No, the problem is something bigger than price or subsidy: the real question is what Geithner's trying to achieve (and we should, probably lump Larry Summers in here too... because he's clearly playing an architect role in all of this). The problem here is the same as itwas with Paulson, one which has never been resolved: it's the idea that somehow, some way, the mortgage paper is just seen as worthless now... but later, when we recover, it will be worth something again. This fallacy is the one I've been discussing since November at least: it's pretending, yet again, that we can somehow, someday, return to our old ways, that what we are xperiencing now is not a wholesale end to our debt culture... but a blip we can overcome.
Geithner made that much - and little else - clear at his press conference today, talking, yet again, about "restoring credit markets" and jumpstarting the lending machine. Many people have assumed "restoring credit markets" means making loans; in fact, it seems clear that Geithner means restarting the trade in credit-backed securities, which is really how we got to the mess we're in more than any other factor. But even "restarting lending", as I've said repeatedly, is a fantasy: banks are lending... they're just not lending crazy, and even if they wanted to... people are already struggling wih the hangover of massive debts - mortgages, car loans, credit cards, sudent loans - and that's a cycle we're nowhere through yet. Geithner and Summers - and Cristina Romer (who surely needs some coaching on not trying to sound like a cheery Austrian governess while trying to minimize an economic crisis) - all seem convinced, still, that once this is over, we'll just get back to our old ways. That's what Wall Street liked most today, and it's what why, most clearly, Obama's economic team may not be the team to get us out of this mess; if they can't see the prblem, how the hell can they fix it?
Because the reality here is what almost no one mentioned all day - that most of the paper in question is probably worthless, that selling it, at any price, really just reocates a problem rather than fixes it - what really needs to happen is someone needs to take apart these bonds, examine the underlying assets (i.e. the mortgages) and figure out how to deal with them.
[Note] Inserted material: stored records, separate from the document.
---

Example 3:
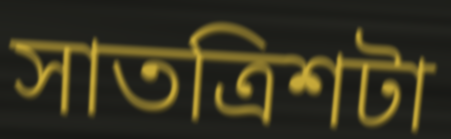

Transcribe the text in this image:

সাতত্ৰিশটা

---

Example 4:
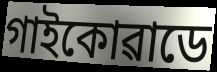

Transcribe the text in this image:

গাইকোৱাডে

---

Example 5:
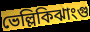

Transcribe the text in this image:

ভেল্লিকিঝাংগু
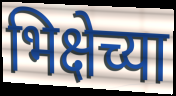
भिक्षेच्या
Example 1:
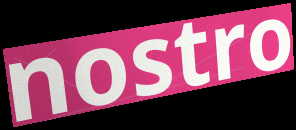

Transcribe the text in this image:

nostro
Oherwise, rather than bailing out Citibank and Bank of America, we'll be bailing out BlackRock and Pimco, two of the firms planning to buy up the distressed debt.
More than anything, today was a show designed to rehabilitate the Obama Administration - and that rehab comes at a price, well, above rubies (or, just as accurately... well above rubies). Geithner's virtues - especially in financial markets - needed the shoring up; but our economy probably can't survive the expense. And it may not have to - I'm still unconvinced, despite the hand-raising of firms willing to buy, that the banks and the buyers can find a price that doesn't leave the banks eating losses over 50% (a reality the banks so far have said they can't accept), even with generous government allowances. Deal, or no deal... so far we seem right back where we started.